■ Data segment
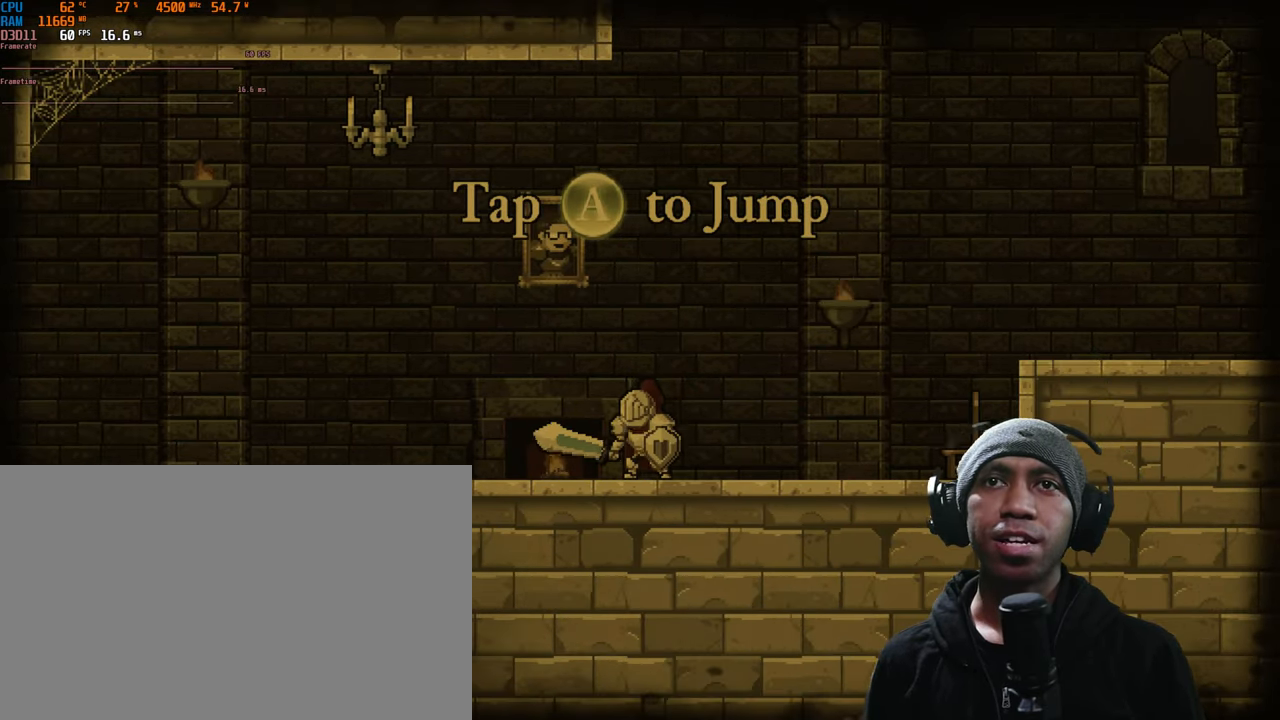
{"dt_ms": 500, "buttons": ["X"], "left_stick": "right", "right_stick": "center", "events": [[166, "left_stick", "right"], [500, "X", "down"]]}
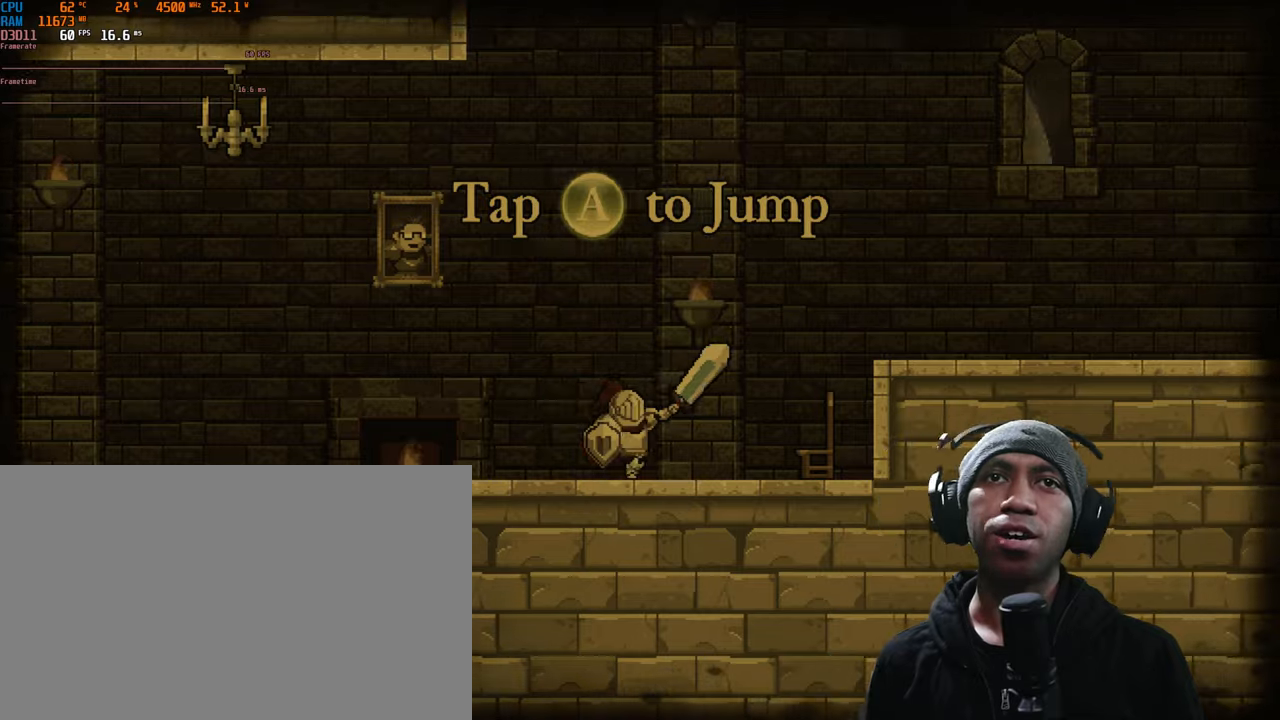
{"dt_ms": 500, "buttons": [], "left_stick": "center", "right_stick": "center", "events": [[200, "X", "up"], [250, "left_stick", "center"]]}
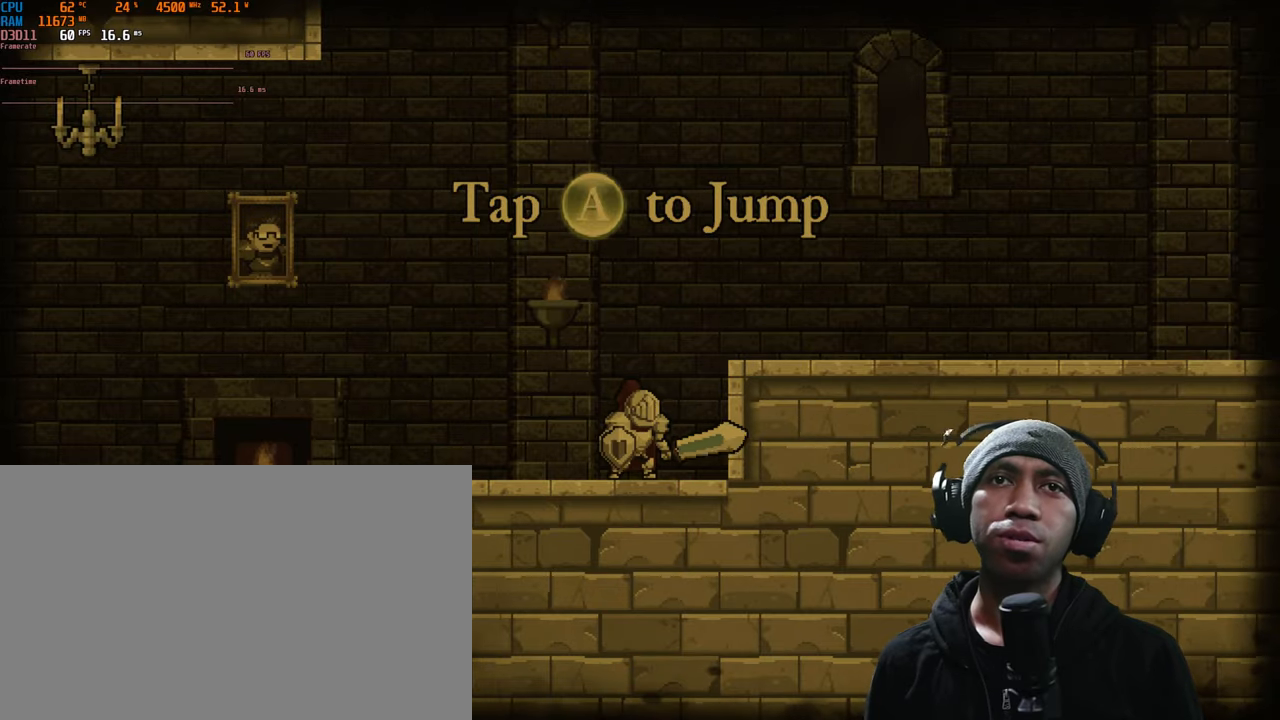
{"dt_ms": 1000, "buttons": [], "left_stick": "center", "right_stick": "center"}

■ Task requirements
Each line of the listing above must be given again exactly; the pictures are to be left out.

■ Response to the exercise
{"dt_ms": 500, "buttons": ["X"], "left_stick": "right", "right_stick": "center", "events": [[166, "left_stick", "right"], [500, "X", "down"]]}
{"dt_ms": 500, "buttons": [], "left_stick": "center", "right_stick": "center", "events": [[200, "X", "up"], [250, "left_stick", "center"]]}
{"dt_ms": 1000, "buttons": [], "left_stick": "center", "right_stick": "center"}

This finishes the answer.